Managing the Property Component
Good use of company resources is a balancing act for our Mythical Project Manager. She must manage the budgets against all known costs, as well as manage against unforeseen costs that almost always occur. As people become more knowledgeable about the new Mythical System, they may want to change the original specifications. Delays may occur that raise the overall project cost and extend the implementation date.
Over a long project, vendors may raise prices or go out of business, new vendors may be added, equipment may become obsolete, new models may become available, office space may be scarce or more space than planned may be needed.
In large projects, the technical teams must stay abreast of the latest developments to make sure any new computer equipment is the most appropriate and keep the project manager informed of any changes needed.
The Executive Sponsor and Executive Steering Committee should approve any significant changes in the project plan.
Skip forward in time.
If our Mythical Project Manager has done her job well, the day will come when it's time to switch over to the new Mythical System.
At that time, good management of the Political component pays off because everyone is committed to the success of the new system and stands ready to help if there are any unexpected events.
Good management of the People component pays off because people have been trained properly and have had enough hands-on experience to know how to operate the new system. The SMEs have been the local champions in their offices, division or departments and are available to answer local questions.
On the day of the switchover, there is a team of people at the main office ready to address anything unexpected and to make sure everything goes smoothly for the first few weeks. If there are remote or regional offices, members of the training or implementation team should have been onsite for 30 days for final training using parallel or prototype systems. Normally, this implementation team stays on alert for at least 30 days following a switchover.
Good management of the Process component pays off because new processes have been instituted, new forms have been ordered and are ready, jobs have been changed as needed and people know what they are supposed to do.
Good management of the Property component pays off because the appropriate equipment is in place and well-tested.
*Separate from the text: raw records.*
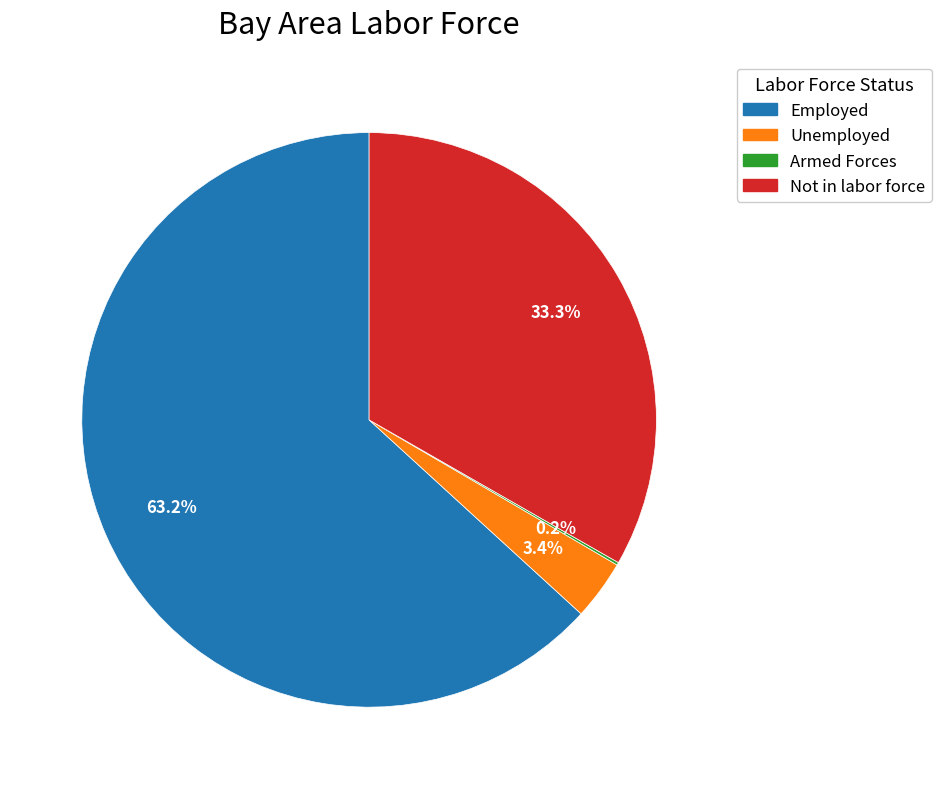

Is there any slice that represents more than half of the pie?

Yes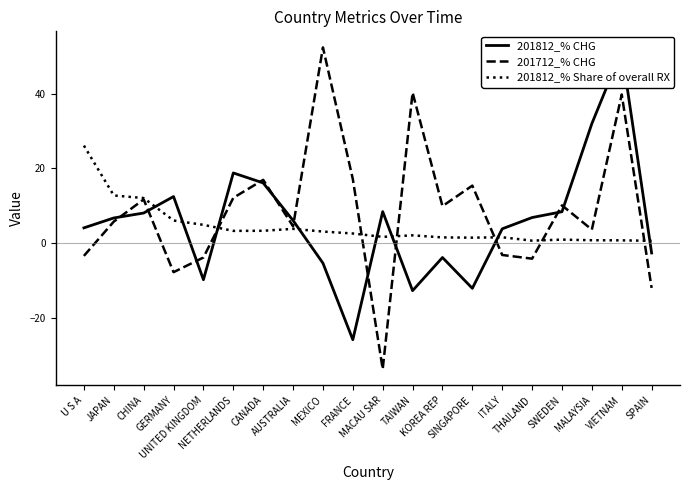

Rank the categories by 201712_% CHG value from lowest to highest.

MACAU SAR, SPAIN, GERMANY, THAILAND, UNITED KINGDOM, U S A, ITALY, MALAYSIA, AUSTRALIA, JAPAN, KOREA REP, SWEDEN, CHINA, NETHERLANDS, SINGAPORE, CANADA, FRANCE, VIETNAM, TAIWAN, MEXICO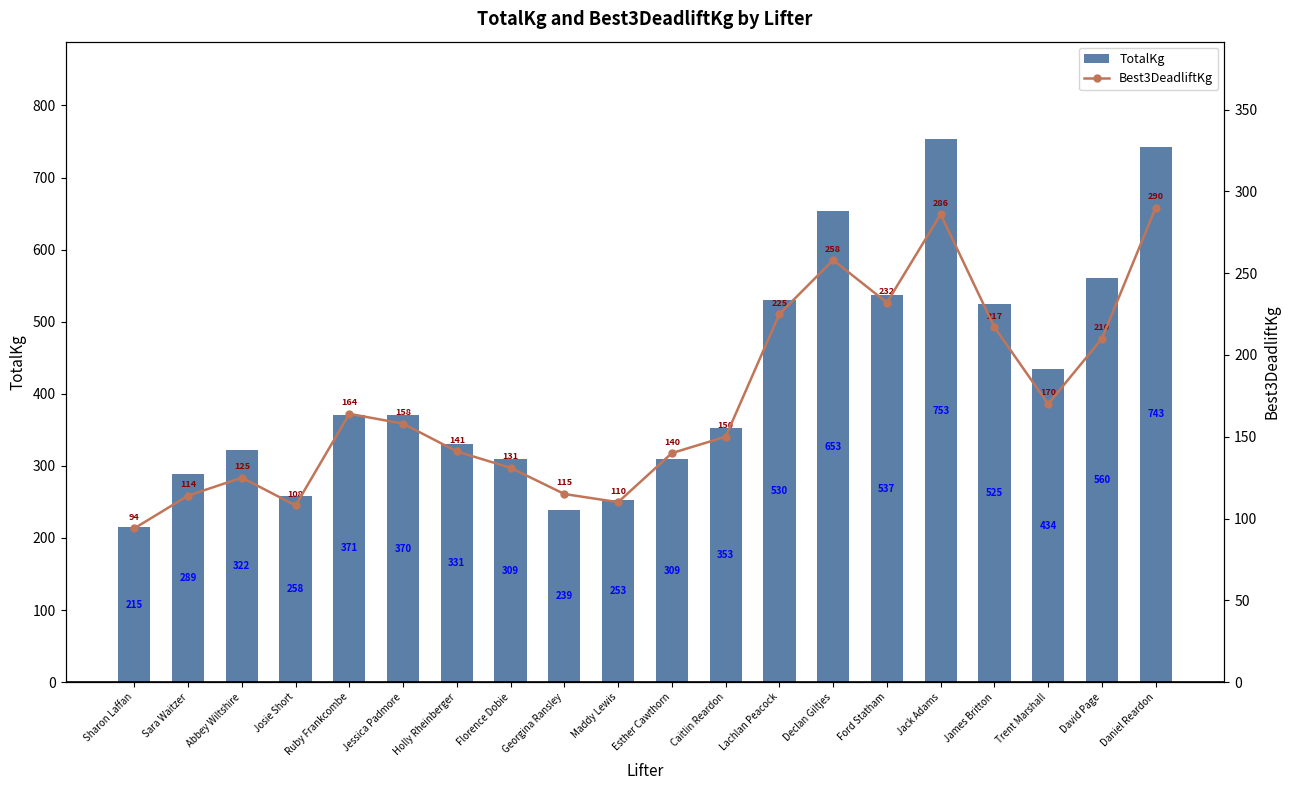

What is the label of the 14th bar from the left?

Declan Giltjes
Everyone who needs a new computer has one and the budget has been spent in the right places or appropriate budget changes have been made.
Once all the inevitable early kinks are worked out, it's time to schedule a project celebration - usually at least 30 days following the switchover.
Our Mythical Project Manager has reserved some of the budget for an appropriate party. The Executive Sponsor and Executive Steering Committee also contribute to the party budget and planning. The project party may be simple or elaborate depending on the company's culture. It is important to celebrate the hard work that goes into a large project and to recognize the efforts of everyone involved. Most project parties will distribute mementos of the project and award certificates for each person's particular contribution.
Review of Lessons Learned
A review session should be conducted as soon as practical following implementation. Project changes or failures should be discussed to see what might have been done differently. Project successes should be discussed as well, with the reasons why they were successful. This helps clarify what happened and why so that people's knowledge is reinforced.
Any changes for future projects should be noted. An overall document with Lessons Learned should be circulated to appropriate people for any follow-up action that may be needed. It also provides a reference document for people involved in future projects.
Project review sessions are often forgotten or ignored by inexperienced project managers.